今回荒川さんが塾長という形で立ち上がっていただきまして、私どもの先輩がむしろ今の時期にはやや
遅し、という感もいたします。しかしこうやって新たな世紀を迎えたこの年に、塾長としてスポーツを推進す
るという役割の一端を担う形で発起人の名を連ねたことを私も大変光栄に思いますし、同時にまたできる
限りの協力をする環境を与えられましたら、はせ参じて荒川さんに協力したいと、そう思います。
 今こうやって王監督ともども現役という形でおりますし、いずれはユニフォームを脱ぐときもあるでしょう
けども、そういう時期になりましたら時間の許す限り協力していきたいとこう思っております。
 おそらく荒川さんも野球人生の中でもそろそろ晩年を迎えておると思います。おそらく70近いご年齢では
と。先程海部先生に年のことを大変不躾にお聞きしたのですが、おそらく一つや二つの差だろうと、お答
えをいただきました。どちらが先輩とは言いません。
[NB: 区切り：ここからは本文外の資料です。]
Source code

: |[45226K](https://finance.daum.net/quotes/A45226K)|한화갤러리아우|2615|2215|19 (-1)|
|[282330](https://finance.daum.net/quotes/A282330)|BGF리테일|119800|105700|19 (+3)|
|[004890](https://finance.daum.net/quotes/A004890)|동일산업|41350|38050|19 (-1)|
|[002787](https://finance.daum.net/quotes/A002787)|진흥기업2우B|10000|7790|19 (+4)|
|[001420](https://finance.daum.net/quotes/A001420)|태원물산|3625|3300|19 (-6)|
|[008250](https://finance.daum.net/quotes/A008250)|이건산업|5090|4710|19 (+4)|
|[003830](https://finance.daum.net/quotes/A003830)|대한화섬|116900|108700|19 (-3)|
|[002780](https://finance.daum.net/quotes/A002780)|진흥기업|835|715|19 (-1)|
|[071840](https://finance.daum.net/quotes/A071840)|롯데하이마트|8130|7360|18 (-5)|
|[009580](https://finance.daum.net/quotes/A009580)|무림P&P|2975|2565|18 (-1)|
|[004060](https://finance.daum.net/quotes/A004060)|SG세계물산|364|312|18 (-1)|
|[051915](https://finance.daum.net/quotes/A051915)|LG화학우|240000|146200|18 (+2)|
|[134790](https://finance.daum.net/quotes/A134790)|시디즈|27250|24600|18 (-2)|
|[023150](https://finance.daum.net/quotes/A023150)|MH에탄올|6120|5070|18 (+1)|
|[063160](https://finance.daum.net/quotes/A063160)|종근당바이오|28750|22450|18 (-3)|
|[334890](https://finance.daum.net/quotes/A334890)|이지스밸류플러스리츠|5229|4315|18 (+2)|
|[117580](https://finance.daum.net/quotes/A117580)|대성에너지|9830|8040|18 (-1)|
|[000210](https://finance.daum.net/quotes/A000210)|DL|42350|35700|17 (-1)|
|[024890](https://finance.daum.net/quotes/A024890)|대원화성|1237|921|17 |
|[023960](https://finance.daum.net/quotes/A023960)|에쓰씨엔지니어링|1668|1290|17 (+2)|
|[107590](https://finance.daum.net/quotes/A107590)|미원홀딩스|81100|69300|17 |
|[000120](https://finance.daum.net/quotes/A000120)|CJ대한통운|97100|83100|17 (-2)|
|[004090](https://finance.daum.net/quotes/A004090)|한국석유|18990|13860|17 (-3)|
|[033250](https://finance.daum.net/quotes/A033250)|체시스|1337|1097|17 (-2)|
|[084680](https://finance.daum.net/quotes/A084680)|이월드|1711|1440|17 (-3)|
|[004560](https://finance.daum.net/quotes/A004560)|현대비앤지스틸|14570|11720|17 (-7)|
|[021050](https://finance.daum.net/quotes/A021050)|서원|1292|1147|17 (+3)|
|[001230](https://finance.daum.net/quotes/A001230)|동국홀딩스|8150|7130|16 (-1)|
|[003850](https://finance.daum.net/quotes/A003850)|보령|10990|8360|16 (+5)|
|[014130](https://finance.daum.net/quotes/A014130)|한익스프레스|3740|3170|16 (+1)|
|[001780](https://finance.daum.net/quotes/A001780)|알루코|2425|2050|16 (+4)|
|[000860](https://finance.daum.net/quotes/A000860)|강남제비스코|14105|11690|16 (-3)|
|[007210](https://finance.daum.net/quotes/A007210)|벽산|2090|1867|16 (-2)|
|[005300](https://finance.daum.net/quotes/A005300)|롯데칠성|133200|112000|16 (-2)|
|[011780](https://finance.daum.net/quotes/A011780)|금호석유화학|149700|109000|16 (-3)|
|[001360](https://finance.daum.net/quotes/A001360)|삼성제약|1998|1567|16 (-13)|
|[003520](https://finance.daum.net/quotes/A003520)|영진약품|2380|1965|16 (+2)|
またどちらが後輩とも言っていただかなかったのです
が、荒川さんもこうやって表情を見ますと非常に温和な表情に変わっております。あのV9時代の指導方
針、そして指導理念というものはもう伝説になっておりますけれども、荒川さんのやはり一番素晴らしいこ
とは、こうやって70を迎えたこの年齢になっても、何といっても際立った技術力はもちろん当然であります
けれども、一つ挙げろと言えばやはり指導力、情熱です。その情熱の支えがやはり野球人の気力という
ものを非常に荒川さんがおのおの、当時のチームの担当コーチあたりを見ますと、おそらく際立ってまじ
めでした。その荒川さんが王監督をああやって世界のホームランバッターに育て、私もその頃隠れたお
こぼれとは言いませんけども、広島、名古屋、大阪、ことある毎に、荒川さんと接する機会が長いときに、
よく荒川さんの門を叩きながら、指導をやってもらいました。
 また荒川さんというのは、その場の指導力ではなく、目先にとらわれることなく、常に長期的なビジョンを
持ちながら、野球シーズン半年となりますともう秋口、晩秋近くのイメージ、そして春先のトータルを見なが
ら指導方針を立て、さらにですね、コーチの皆さん方から見れば、つい目先に振り回されて遠回りしてみ
たり斜めに入ってみたり色々するのですが、荒川さんは終始一貫、根気と指導力と、同時にまた選手は
非常にわがままですから、いいときはどんどんのりがいい、ちょっと体調の不調をとなえますとやや逃避
するというのはありますけれども、終始一貫変わらぬ愛情を持ってそして指導したという。
 おそらく僕の40年近いプロ野球生活の中でも素晴らしい指導者一人、長嶋挙げて見ろ、と言うならば、
もう猶予迷わず荒川博さんを僕は挙げたいと思います。もちろん、それを支えてくださっている、奥さんも
しばらくぶりでお目にかかりましたけれども、ご挨拶して非常に昔と変わらぬ、奥さまがきちっと隠れた
内助の功で支えてくださったということはこの目で幾度なく、何べんとなく見ております。荒川さんの家にも
時にはお伺いし、そして色々練習の終わった後にも暖かい食べ物、あるいは夏には冷たいジュース、
色々いただいたあのイメージがいまだにきちっと残っております。
 荒川さんも一つどうかこれから新たな塾、そして大勢の今日の皆さん方の暖かい賛同のもとにこの塾の
益々の隆盛とそしてスポーツという素晴らしいマインドを普及、啓蒙することに精進努力してもらえれば
大変ありがたく思っております。くれぐれもどうか一つ体調にはご自愛なさっていただいて、どうか一つ
頑張っていただきたいと陰ながら大変応援しております。取りも直さず、今日はおめでとうございました。